後半も、鹿島は中断期間に取り組んできたスタイルをピッチにしっかりと描いていく。相手の間、大外のスペースにポジションを取った選手たちがしっかりボールをつなぎ、川崎Fを何度も押し込んだ。試合後、ザーゴ監督もその点を評価した。
ただ、川崎Fも最後のところはやらせず、集中した守備で鹿島の攻撃を跳ね返す。この日がデビュー戦となった途中出場の染野にクロバーを叩くシュートを許したが、それでもゴールは許さなかった。結果、前半に刻んだスコアのまま試合は終了。
新フォーメーションの運用を試みる川崎Fは前半に、一方、新スタイルの構築を図る鹿島は後半に、それぞれ意図した戦いを実践した。両指揮官はこう試合を振り返った。
「幸先よく2点取れましたけど、失点して相手の力を出させてしまった。後半3点目を取りに行きたかったが、いい形にならず、厳しい時間が続いたのは反省。ただ、しっかり耐えられて跳ね返せたことは今後のプラスになると思います」
苦しみながら再開初戦で勝利を手にした鬼木監督は、収穫と課題について語り、勝ち点3を手にできたことに安堵の表情をみせた。

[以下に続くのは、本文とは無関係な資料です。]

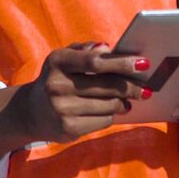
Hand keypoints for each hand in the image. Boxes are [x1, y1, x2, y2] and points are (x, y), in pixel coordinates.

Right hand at [0, 41, 149, 158]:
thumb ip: (85, 50)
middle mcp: (57, 85)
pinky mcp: (68, 128)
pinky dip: (110, 115)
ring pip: (109, 105)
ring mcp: (62, 109)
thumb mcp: (64, 58)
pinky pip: (103, 120)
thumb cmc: (56, 78)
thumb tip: (107, 48)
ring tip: (126, 101)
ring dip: (123, 103)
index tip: (142, 63)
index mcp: (58, 61)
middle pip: (107, 85)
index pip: (94, 61)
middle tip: (146, 89)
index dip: (121, 62)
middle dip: (131, 87)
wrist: (32, 112)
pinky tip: (109, 111)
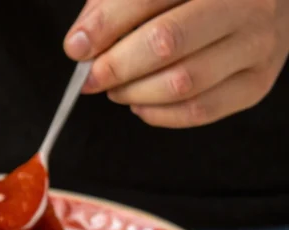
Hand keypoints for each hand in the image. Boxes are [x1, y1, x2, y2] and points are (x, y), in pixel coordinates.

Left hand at [65, 0, 288, 127]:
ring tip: (117, 88)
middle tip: (92, 77)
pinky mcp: (256, 82)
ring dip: (134, 92)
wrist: (257, 3)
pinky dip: (157, 113)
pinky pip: (199, 110)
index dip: (107, 25)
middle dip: (116, 66)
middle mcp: (246, 4)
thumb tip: (81, 44)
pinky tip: (141, 102)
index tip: (78, 47)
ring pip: (182, 83)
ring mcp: (257, 45)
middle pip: (166, 43)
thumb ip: (114, 5)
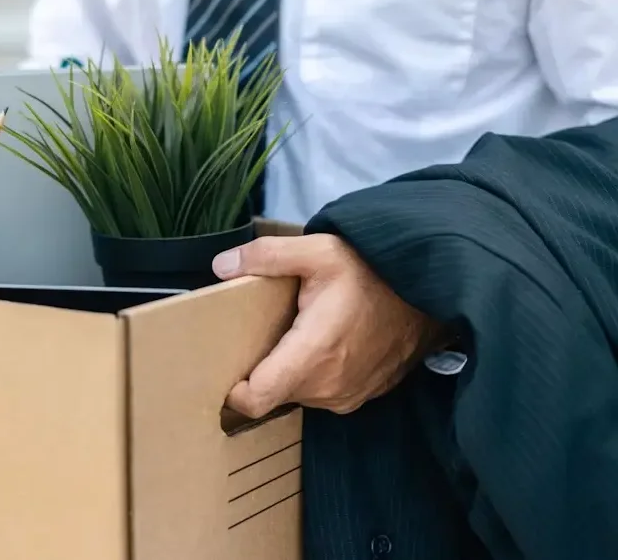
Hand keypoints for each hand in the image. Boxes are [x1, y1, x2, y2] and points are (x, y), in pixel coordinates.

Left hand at [212, 234, 446, 416]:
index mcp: (313, 353)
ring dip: (288, 371)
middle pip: (273, 393)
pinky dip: (314, 374)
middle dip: (259, 370)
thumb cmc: (373, 270)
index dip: (234, 389)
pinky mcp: (361, 396)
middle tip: (257, 334)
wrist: (430, 290)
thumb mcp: (318, 250)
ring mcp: (347, 395)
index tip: (225, 366)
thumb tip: (220, 266)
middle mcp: (328, 384)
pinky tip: (321, 343)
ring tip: (293, 334)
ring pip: (297, 394)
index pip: (257, 398)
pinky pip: (322, 393)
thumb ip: (266, 256)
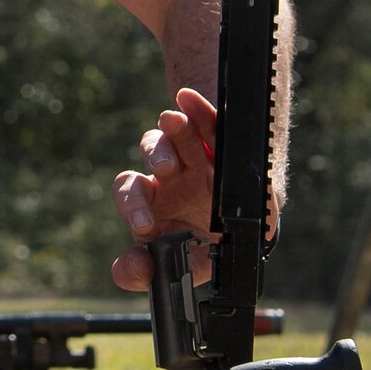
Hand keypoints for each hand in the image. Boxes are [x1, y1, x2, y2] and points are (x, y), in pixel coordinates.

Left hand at [111, 87, 222, 291]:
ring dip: (175, 128)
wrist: (241, 241)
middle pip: (153, 154)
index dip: (134, 205)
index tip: (145, 223)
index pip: (132, 193)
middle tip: (166, 169)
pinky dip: (200, 110)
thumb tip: (129, 271)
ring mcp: (194, 159)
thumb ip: (145, 271)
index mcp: (152, 203)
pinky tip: (189, 98)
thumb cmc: (201, 252)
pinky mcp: (220, 150)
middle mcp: (169, 176)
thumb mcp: (179, 268)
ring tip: (173, 122)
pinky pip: (208, 125)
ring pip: (176, 135)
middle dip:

「明らかなオフサイドがありながらそれを取ってもらえず、早い時間に失点した。再開初戦ということもあり、過度な緊張を強いられることになった。それでも前半の最後の方にはわれわれのペースになり、後半も良いプレーをしたと思う。まだ映像を確認していないですが、PKを取ってもいいようなプレーもありました。要は2回、第三者に試合の流れを変えられてしまって、そこは非常に残念」
ザーゴ監督は手応えを感じつつ、不運を嘆いた。
注目されたこの試合の価値を知るだけに、鬼木監督は安堵し、ザーゴ監督は嘆かずにいられなかったのかもしれない。4カ月ぶりに再開したリーグ戦の第2節を終え、川崎Fは11位から4位に浮上。一方の鹿島は依然として最下位のまま。両チームはそれぞれ、中3日でFC東京、札幌と対戦する。